Author: Mark Bittlestone
Mark Bittlestone is a stand-up comedian. He is also very gay man.
Just a very gay man, doing a lot of straight-up gay stuff.
This is normally a comedy blog about gay issues. However, partly because I’m still hungover from my birthday on Sunday (it’s now Thursday) and partly because, like all gays, I fundamentally believe – without evidence – that I have “important things to say”, this week’s blog is SERIOUS and there are NO jokes in it. Sorry about that, normal service resumes next week. Here are my top tips for Pride Month…
1) Know your history.

From the Stonewall riots, to the AIDS crisis, to Section 28 (a law in the UK which banned any discussion of homosexuality in schools until 2005) – I think a crucial part of Pride is learning about the modern struggle for rights. But, as important as that is, so is learning about queerness prior to the 20th and 21st century and in non-western cultures. Queerness is SO not a modern phenomenon: for example, almost all indigenous societies of which we have documented evidence had words for more than two genders in their language. So one way you can be queer this June that doesn’t require leaving your sofa (useful if you’re in a country that still has some element of COVID-lockdown) is to learn your history baaaaabe.
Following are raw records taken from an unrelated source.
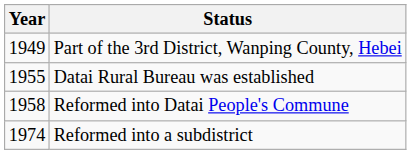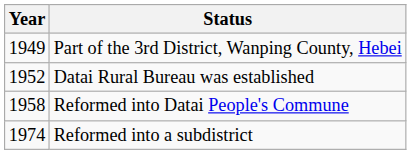Datai Rural Bureau was established | Year: 1955 -> 1952
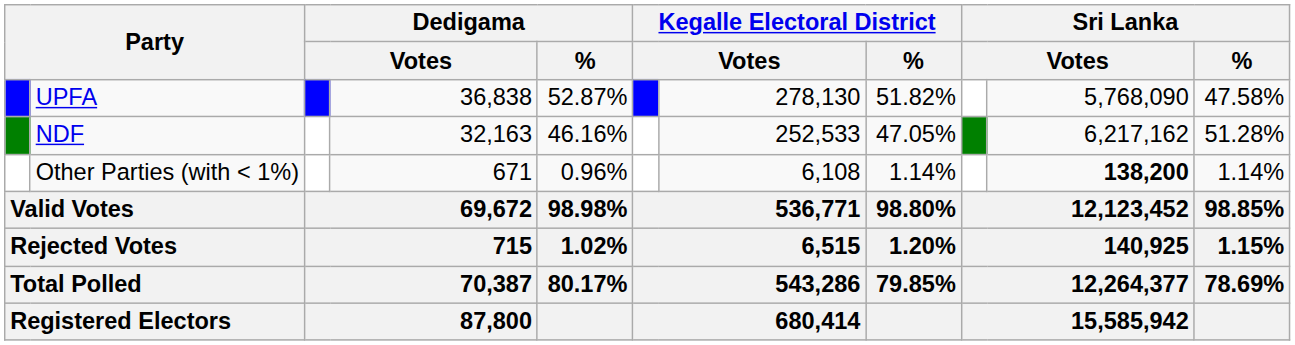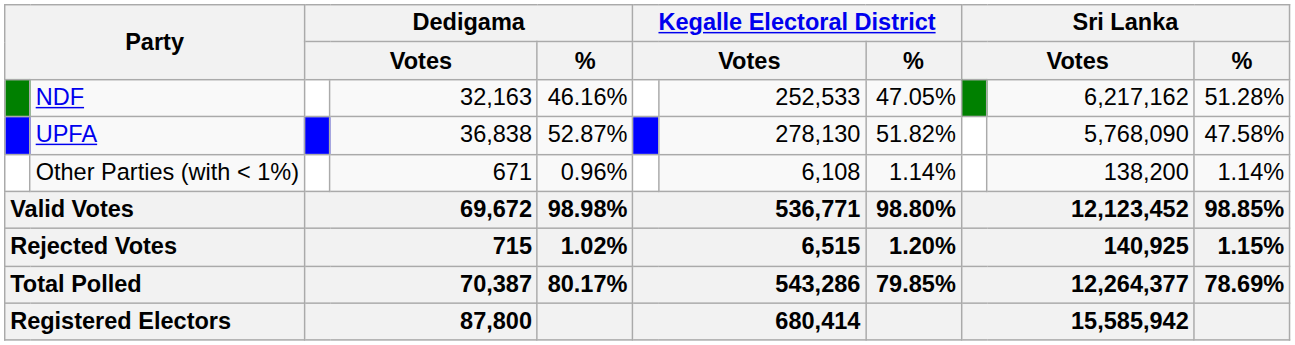rows swapped: UPFA <-> NDF
Other Parties (with < 1%) | column 10: bold -> normal
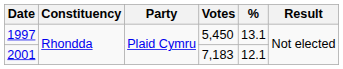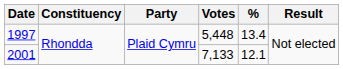1997 | Votes: 5,450 -> 5,448
1997 | %: 13.1 -> 13.4
2001 | Votes: 7,183 -> 7,133
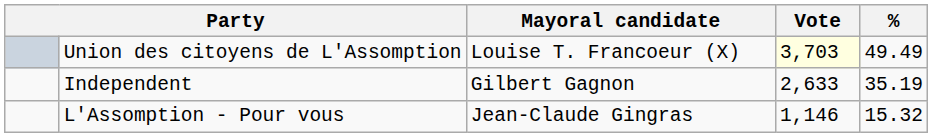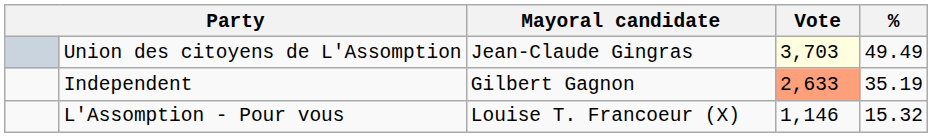Union des citoyens de L'Assomption | Mayoral candidate: Louise T. Francoeur (X) -> Jean-Claude Gingras
Independent | Vote: no background -> lightsalmon background
L'Assomption - Pour vous | Mayoral candidate: Jean-Claude Gingras -> Louise T. Francoeur (X)
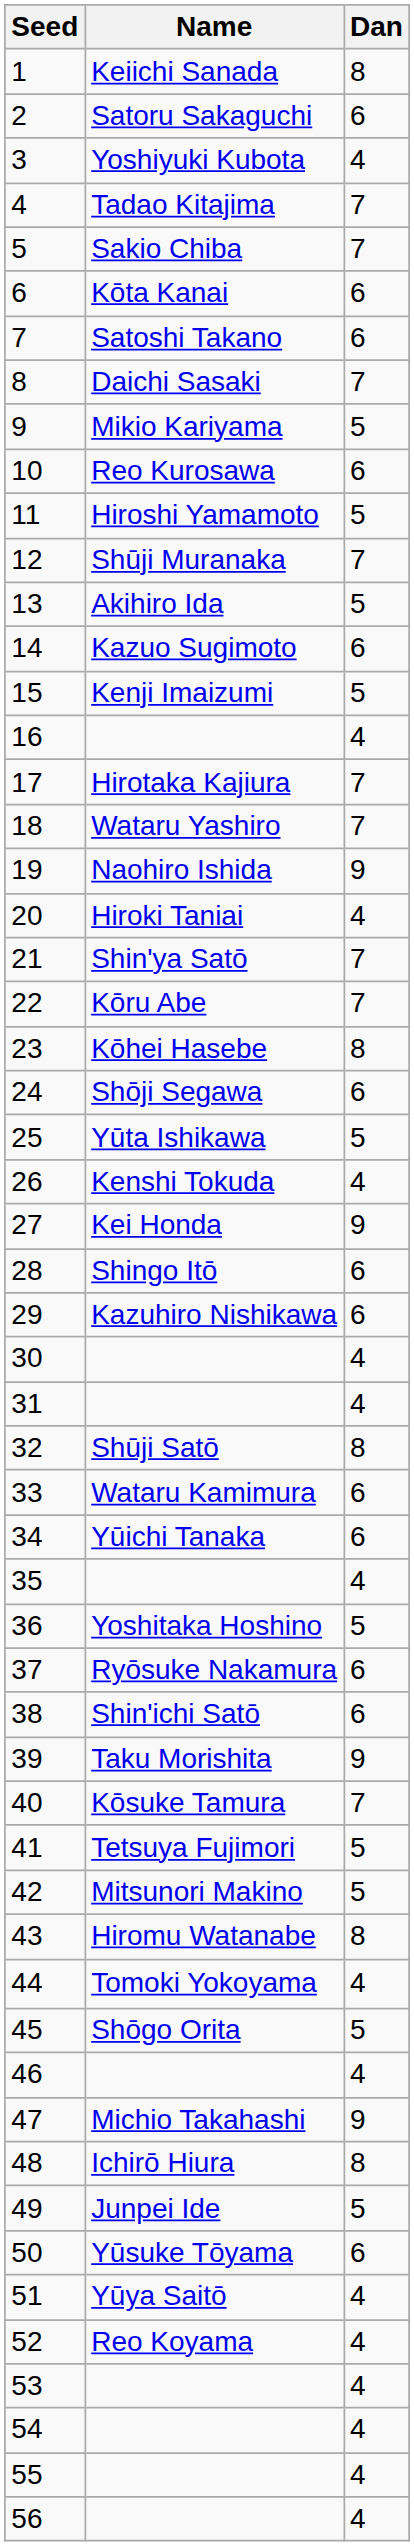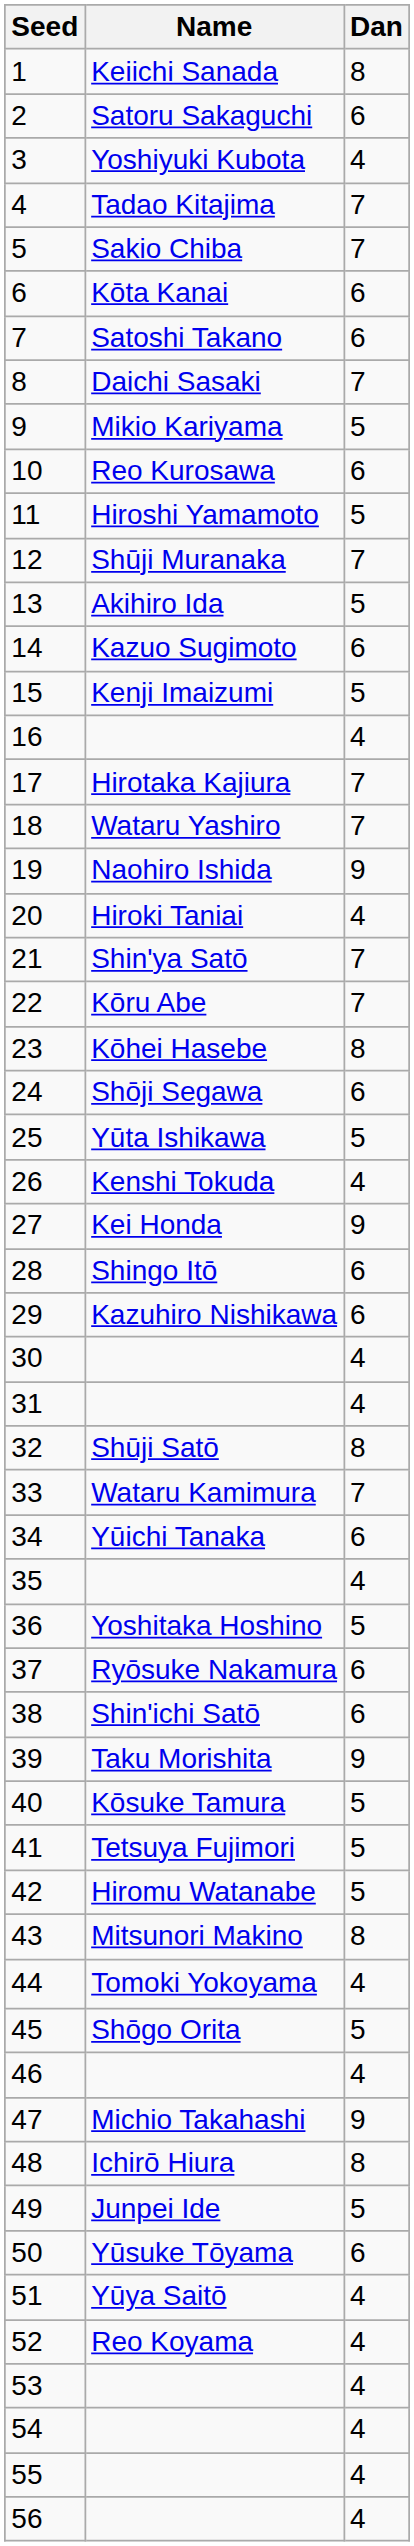33 | Dan: 6 -> 7
40 | Dan: 7 -> 5
42 | Name: Mitsunori Makino -> Hiromu Watanabe
43 | Name: Hiromu Watanabe -> Mitsunori Makino
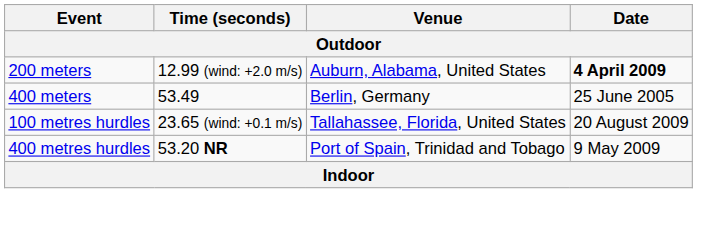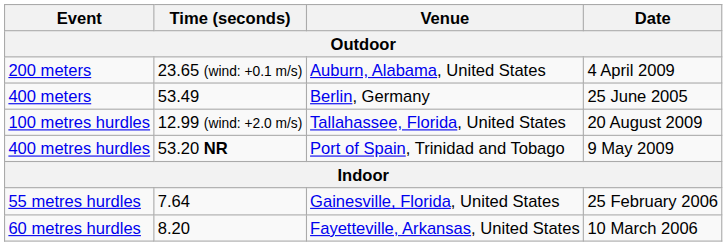200 meters | Time (seconds): 12.99 (wind: +2.0 m/s) -> 23.65 (wind: +0.1 m/s)
200 meters | Date: bold -> normal
100 metres hurdles | Time (seconds): 23.65 (wind: +0.1 m/s) -> 12.99 (wind: +2.0 m/s)
+ row: 55 metres hurdles | 7.64 | Gainesville, Florida, United States | 25 February 2006
+ row: 60 metres hurdles | 8.20 | Fayetteville, Arkansas, United States | 10 March 2006
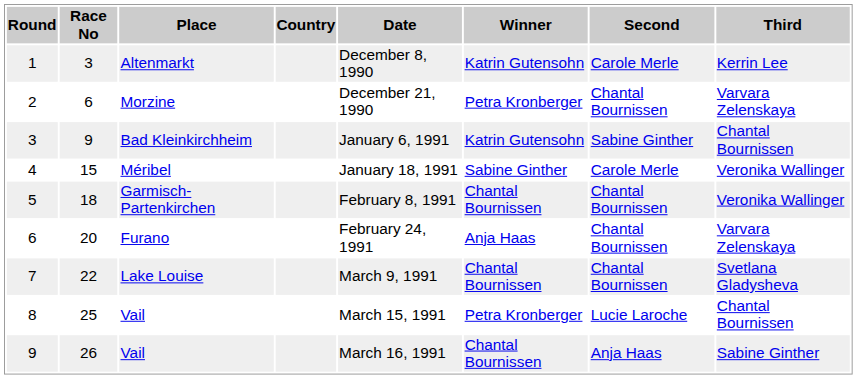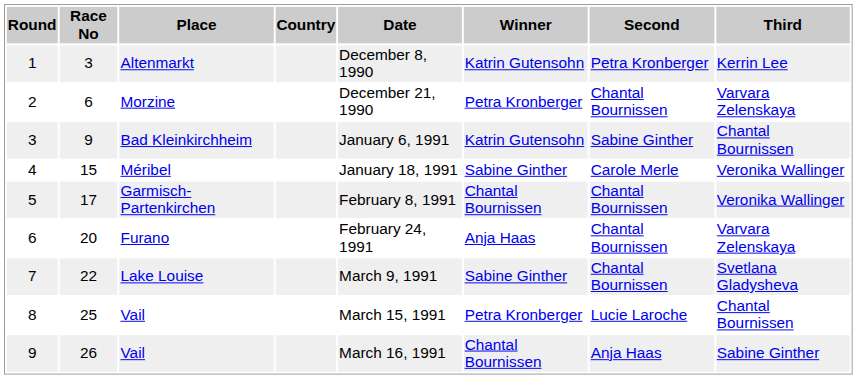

2) Pride is intersectional.
Discussions about “whether the LGBTQIA+ community is a community” crop up endlessly, but the point is this: eliminating straight, white, able-bodied, CIS gendered masculinity as the de facto image of normality benefits us all. As someone who is all of those things (bar straight: have you SEEN me on a Friday night?), I understand how tempting it can be to want to benefit from that image, rather than tear it down, but that is such a short-term view. As long as this image exists, your rights as a gay man are fundamentally temporary privileges afforded to you, not rights. So, even if you’re only acting in your own interests – which hopefully you’re not – you should still be out there supporting your black, indigenous, disabled, intersex, trans brothers, sisters and non-binary community members.
3) Wear what you want and dance your lil’ ass off.
Every year straight people (and a fair share of gay people) complain that “pride is overly sexual”. These are the same people who would take no issue with 16 year old cheerleaders dancing during intervals in a sports game to appeal to a mostly middle-aged male audience. It’s not the nudity that they have a problem with. It’s the queerness. It’s the gender nonconformity. So, imo, wear want you want. Dance how you want. Twerk where you want. These spaces aren’t ours until we take them.
4) Stay home and do you.
By the same token, though, there’s obviously a billion different ways to be queer. You don’t have to wear S&M at a pride parade, or wear a jockstrap at a pride parade, or wear nothing at a pride parade, to be proud of being queer. You can celebrate it absolutely however you want. And remember, just being yourself is defiance and pride, because of all the barriers you have necessarily had to overcome just to be where you are.
5) Every month is pride month.
Clearly this is a cliché but it’s true. Pride is about celebrating the fact that you’re alive. That you’ve overcome a huge amount of adversity. That your community has done too. So be kind to yourself and support your community every day of every month.